Die Entscheidung ist gefallen: Die Raiffeisenbank-Filiale in Dormitz bleibt geschlossen und wird auch nicht mehr eröffnet. Zu hoch sind die Kosten für eine Instandhaltung. Bei einem Einbruch Mitte November 2016 war die Filiale regelrecht verwüstet worden. Darüber informiert Gabriele Stiefler, Leiterin Marketing der VR-Bank Erlangen-Höchstadt-Herzogenaurach. Dazu gehört nach der Fusion der Raiffeisenbank Neunkirchen am Brand mit der VR-Bank im Jahr 2014 auch die Bankfiliale in Dormitz.
Bei dem Einbruch waren die Mitarbeiterräume verwüstet, Schreibtische beschädigt und auch anderes Mobiliar einfach zerstört worden. Stiefler teilte damals bereits mit, dass nicht einfach nur ein Teil geöffnet werden und von dem anderen Bereich abgetrennt werden könne.
Am zweiten Tag nach dem Einbruch war die Spurensicherung der Polizei abgeschlossen. Versicherungstechnische Fragen mussten noch geklärt werden. Diese Fragen wurden nun abschließend besprochen. "Die Schäden sind so hoch, dass eine Instandsetzung nicht mehr rentabel ist", erklärt Gabriele Stiefler. "Das veranschlagte Budget würde deutlich überschritten werden", sagt Stiefler.


Bei Pendlern beliebt

Damit weist sie auch von sich, dass kleinere Filialen durch die Fusion geschlossen würden. Mit der Fusion habe das nichts zu tun, erklärt die Leiterin Marketing. Gerade von den Pendlern ist die Dormitzer Filiale gerne genutzt worden, liegt sie doch leicht erreichbar direkt auf dem Weg Richtung Erlangen oder Nürnberg. Die Kunden müssen künftig in andere Ortschaften fahren und sich einen Parkplatz suchen, um Geld abzuheben. Denn auch der Vorraum, in dem der Geldautomat stand, war nach dem Einbruch nicht erreichbar gewesen.
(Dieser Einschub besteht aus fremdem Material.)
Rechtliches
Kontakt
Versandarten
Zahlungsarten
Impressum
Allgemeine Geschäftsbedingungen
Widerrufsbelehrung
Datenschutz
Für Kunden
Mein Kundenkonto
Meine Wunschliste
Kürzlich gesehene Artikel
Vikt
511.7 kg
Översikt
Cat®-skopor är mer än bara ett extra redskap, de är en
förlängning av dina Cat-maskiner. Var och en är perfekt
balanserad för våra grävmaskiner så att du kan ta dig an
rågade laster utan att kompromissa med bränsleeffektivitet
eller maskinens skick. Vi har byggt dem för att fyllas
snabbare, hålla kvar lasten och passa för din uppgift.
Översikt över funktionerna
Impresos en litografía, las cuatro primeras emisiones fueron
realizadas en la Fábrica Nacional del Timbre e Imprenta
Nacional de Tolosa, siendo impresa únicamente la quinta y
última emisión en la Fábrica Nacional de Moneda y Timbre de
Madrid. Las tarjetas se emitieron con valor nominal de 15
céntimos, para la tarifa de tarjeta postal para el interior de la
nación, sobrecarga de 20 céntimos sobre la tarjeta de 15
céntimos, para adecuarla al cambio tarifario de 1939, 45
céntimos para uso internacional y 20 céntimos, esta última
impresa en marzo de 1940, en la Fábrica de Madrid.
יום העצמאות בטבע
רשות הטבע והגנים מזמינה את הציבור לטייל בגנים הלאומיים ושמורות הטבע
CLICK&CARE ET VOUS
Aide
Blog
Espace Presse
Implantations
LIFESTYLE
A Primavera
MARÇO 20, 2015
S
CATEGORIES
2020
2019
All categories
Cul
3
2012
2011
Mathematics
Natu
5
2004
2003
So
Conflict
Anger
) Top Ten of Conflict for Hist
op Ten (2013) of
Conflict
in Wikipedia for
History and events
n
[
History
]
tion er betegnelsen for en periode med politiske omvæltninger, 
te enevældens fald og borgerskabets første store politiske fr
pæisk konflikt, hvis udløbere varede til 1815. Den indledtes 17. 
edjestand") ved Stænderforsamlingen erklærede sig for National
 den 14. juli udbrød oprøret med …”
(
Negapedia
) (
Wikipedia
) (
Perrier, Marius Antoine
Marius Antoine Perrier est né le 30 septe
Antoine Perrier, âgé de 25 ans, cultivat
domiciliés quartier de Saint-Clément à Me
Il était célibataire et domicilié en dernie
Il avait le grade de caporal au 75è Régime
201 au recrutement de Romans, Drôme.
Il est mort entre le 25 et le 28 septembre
Die Kunden werden in einem Schreiben von der Schließung für immer informiert. In dem Schreiben wird auch auf die Möglichkeit des Geldabhebens an Automaten in den Supermärkten hingewiesen. Selbst auf diese Automaten habe man rund um die Uhr Zugriff. "Die Raiffeisenbank wird von Mitgliedern getragen. Wir müssen uns vor ihnen rechtfertigen", erklärt Stiefler die Entscheidung des Vorstands und des Aufsichtsrats, die Bankfiliale für immer geschlossen zu lassen. Aber die Kunden würden in dem Schreiben auch auf das neue Beratungszentrum hingewiesen, das in Neunkirchen am Brand in der Von-Pechmann-Straße Ende 2018 eröffnet werden soll. Wie das Gebäude in Dormitz künftig genutzt wird, ist noch nicht entschieden.